The originality of our contributions relies on the exploration of knowledge-based approaches whose principle is to incorporate dedicated domain knowledge (aka application background knowledge) deep into the mining process. While most data mining approaches are based on agnostic approaches designed to cope with pattern explosion, we propose to develop data mining techniques that rely on knowledge-based artificial intelligence techniques. This entails the use of structured knowledge representations, as well as reasoning methods, in combination with mining.

The first topic concerns classical pattern mining in conjunction with expert knowledge in order to define new pattern types (and related algorithms) that can solve applicative issues.
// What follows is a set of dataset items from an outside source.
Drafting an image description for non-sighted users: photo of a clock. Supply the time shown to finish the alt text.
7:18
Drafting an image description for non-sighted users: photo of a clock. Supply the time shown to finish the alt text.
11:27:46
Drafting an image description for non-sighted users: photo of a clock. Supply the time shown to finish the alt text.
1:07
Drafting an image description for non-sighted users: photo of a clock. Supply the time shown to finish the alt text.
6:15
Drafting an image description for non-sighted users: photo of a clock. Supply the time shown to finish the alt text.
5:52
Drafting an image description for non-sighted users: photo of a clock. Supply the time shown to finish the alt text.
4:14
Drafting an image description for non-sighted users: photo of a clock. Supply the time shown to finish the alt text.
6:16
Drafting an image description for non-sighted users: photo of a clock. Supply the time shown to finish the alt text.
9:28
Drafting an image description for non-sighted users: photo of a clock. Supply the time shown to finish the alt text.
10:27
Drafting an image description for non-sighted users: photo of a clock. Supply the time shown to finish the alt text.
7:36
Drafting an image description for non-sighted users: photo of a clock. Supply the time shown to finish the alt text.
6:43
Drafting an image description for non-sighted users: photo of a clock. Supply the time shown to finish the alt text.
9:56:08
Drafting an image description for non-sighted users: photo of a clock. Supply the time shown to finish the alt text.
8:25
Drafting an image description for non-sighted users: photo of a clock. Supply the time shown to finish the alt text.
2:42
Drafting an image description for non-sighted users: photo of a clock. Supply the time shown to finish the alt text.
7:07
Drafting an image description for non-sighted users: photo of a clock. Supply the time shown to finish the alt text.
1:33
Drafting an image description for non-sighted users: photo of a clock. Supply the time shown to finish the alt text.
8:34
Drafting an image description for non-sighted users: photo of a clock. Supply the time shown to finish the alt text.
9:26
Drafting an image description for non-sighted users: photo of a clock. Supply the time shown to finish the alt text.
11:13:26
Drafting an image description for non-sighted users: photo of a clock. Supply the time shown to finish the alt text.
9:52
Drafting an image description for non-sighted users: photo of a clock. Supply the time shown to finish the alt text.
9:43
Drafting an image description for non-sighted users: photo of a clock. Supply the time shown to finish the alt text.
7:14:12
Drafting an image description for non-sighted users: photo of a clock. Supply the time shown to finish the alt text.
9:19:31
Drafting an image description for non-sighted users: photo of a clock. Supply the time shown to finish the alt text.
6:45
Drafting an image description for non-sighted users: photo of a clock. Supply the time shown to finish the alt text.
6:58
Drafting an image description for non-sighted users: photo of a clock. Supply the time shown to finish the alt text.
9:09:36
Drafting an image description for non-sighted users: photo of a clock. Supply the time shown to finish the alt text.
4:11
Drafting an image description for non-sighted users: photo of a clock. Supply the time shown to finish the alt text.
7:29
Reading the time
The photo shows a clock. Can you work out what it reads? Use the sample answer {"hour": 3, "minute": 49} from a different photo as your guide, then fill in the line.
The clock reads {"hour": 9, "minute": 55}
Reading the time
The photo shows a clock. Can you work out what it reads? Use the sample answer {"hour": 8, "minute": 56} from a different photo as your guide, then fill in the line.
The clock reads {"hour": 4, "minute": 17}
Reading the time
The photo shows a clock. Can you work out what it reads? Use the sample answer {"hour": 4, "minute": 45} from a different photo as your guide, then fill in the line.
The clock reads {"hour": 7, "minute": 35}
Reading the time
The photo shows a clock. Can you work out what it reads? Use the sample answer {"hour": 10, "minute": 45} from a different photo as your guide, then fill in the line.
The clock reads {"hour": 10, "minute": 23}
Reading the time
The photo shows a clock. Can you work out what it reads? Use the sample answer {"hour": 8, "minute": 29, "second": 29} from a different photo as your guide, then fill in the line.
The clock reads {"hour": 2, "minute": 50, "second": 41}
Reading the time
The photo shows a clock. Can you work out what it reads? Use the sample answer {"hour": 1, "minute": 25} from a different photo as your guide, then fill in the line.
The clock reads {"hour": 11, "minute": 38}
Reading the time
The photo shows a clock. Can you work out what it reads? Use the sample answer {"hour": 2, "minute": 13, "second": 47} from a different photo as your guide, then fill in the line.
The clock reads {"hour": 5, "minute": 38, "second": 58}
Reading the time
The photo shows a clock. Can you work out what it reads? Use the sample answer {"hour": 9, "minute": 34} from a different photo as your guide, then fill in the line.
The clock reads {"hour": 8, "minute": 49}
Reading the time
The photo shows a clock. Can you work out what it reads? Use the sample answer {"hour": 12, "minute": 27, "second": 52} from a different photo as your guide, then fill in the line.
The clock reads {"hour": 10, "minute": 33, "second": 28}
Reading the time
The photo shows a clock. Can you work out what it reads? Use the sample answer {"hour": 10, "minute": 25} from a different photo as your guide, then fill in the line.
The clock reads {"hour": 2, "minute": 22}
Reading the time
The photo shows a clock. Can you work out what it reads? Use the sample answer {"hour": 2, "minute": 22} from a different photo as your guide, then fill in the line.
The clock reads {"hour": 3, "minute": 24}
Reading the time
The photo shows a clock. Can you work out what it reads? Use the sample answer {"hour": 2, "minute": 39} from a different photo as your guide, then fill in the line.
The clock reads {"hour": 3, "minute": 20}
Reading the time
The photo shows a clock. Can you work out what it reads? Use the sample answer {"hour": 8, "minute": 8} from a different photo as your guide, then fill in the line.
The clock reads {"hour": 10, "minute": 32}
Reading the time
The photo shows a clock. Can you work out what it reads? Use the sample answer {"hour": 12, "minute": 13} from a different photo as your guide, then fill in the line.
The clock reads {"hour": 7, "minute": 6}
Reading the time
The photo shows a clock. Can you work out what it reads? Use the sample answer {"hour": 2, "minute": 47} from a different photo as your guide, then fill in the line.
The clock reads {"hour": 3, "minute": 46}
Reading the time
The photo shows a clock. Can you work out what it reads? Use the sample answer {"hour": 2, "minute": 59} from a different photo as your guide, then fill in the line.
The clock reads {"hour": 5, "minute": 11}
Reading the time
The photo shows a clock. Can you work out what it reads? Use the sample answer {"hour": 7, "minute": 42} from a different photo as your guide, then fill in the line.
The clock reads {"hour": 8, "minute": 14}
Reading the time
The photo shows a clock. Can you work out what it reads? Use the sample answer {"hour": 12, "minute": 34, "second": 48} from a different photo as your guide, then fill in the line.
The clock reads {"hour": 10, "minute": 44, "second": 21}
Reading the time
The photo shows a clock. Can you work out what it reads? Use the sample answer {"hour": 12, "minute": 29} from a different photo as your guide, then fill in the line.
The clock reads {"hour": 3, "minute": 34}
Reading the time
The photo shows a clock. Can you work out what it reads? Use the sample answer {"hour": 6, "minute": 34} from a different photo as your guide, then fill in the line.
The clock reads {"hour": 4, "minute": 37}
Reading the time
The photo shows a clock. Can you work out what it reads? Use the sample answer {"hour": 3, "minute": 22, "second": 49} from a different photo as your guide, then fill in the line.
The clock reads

In particular, we investigate how to handle temporality in pattern representations which turns out to be important in many real world applications (in particular for decision support) and deserves particular attention.

The next two topics aim at proposing alternative pattern mining methods to let the user incorporate, on her own, knowledge that will help define her pattern domain of interest. Flexible pattern mining approaches enable analysts to easily incorporate extra knowledge, for example domain related constraints, in order to extract only the most relevant patterns. On the other hand, the selection of interesting data mining results aims at devising strategies to filter out the results that are useless to the data analyst. Besides the challenge of algorithmic efficiency, we are interested in formalizing the foundations of interestingness, according to background knowledge modeled with logical knowledge representation paradigms.

Last but not least, pattern mining algorithms are compute-intensive. It is thus important to exploit all the available computing power. Parallelism is for a foreseeable future one of the main ways to speed up computations, and we have a strong competence on the design of parallel pattern mining algorithms. We will exploit this competence in order to guarantee that our approaches scale up to the data provided by our partners.